Third Man Records Previews Second Paramount Records Box at AmericanaFest
In November, Jack White‘s Third Man Records and John Fahey’s Revenant Records will drop the second and final volume of its limited edition, high-end The Rise and Fall of Paramount Records box set. Focusing on the legendary, incalculably influential label’s final period (1928-1932), and spanning six LPs, a thumb drive, 250-page hardcover book and 400-page field guide, Volume 2 will feature 800 tracks by Mississippi Delta blues legends like Charlie Patton, Ma Rainey, Skip James and Son House, accompanied by biographical sessionography logs on up to 175 artists.
On Thursday, Revenant and Third Man showcased the sprawling trove — which, in contrast to Volume 1′s lacquered-oak look, is encased in what resembles a portable record player crossed with a double-wide Airstream trailer — for invited guests and AmericanaFest attendees at the latter label’s Nashville headquarters.

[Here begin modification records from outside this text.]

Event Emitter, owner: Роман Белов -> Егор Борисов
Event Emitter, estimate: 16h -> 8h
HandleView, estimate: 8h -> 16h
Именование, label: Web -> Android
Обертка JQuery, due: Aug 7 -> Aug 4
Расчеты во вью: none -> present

“When we did it last year, we [used] period-specific furniture and tried to make it look like you were in your grandmother’s parlor, crowded around a Victrola,” Third Man’s Ben Swank tells Rolling Stone of a similar event the label hosted to preview the first volume. “This time, we wanted to reflect more the machine age of the years that this set represents, and match a bit of that art deco vibe and the modernist furniture look.”
As tunes from the set like Elvie Thomas’ “Motherless Child Blues” and Blind Blake’s “Too Tight Blues” played over buzzing conversation in the background of the label’s taxidermy-adorned “Blue Room,” curious revelers sipped old fashioneds and other designer cocktails and ate farm-to-table-style hors d’oeuvres served up by well-dressed waiters as they hobnobbed, thumbed through reprinted, gorgeously illustrated vintage Paramount advertisements and, if they so desired, cooled themselves off with church fans given out as free party favors.

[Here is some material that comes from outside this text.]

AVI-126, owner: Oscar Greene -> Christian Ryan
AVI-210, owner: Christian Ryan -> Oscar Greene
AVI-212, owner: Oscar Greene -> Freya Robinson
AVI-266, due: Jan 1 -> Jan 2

Standing at a display in the center of the room and wearing a cream-colored pinstripe suite with a Kentucky Colonel tie, Revenant co-founder Dean Blackwood showed off box set features like holograms instead of labels on the vinyl, while answering questions with encyclopedic insights.
“We drew on what RCA Victor was doing at the time, because they were really the standard for excellence,” Blackwood says, explaining how Revenant and Third Man drafted a 30-person-strong geek squad of designers, writers and musical scholars to assemble the package. “If Paramount cared; if they hadn’t gone out of business and had the money that RCA Victor had and the access to technology, what would they have done?”
Like White, whose label started out as Third Man Upholstery in his pre-rock-star Detroit days, Paramount Records was originally founded as an extension of the Wisconsin Chair Company. “We look at the actual box, the artifact itself, as a piece of furniture,” Swank says. “We just tried to tie everything into that and just have it all be part of a bigger picture.”
Limited to 5,000 copies, The Rise and Fall of Paramount Records Volume 2 is due out November 18.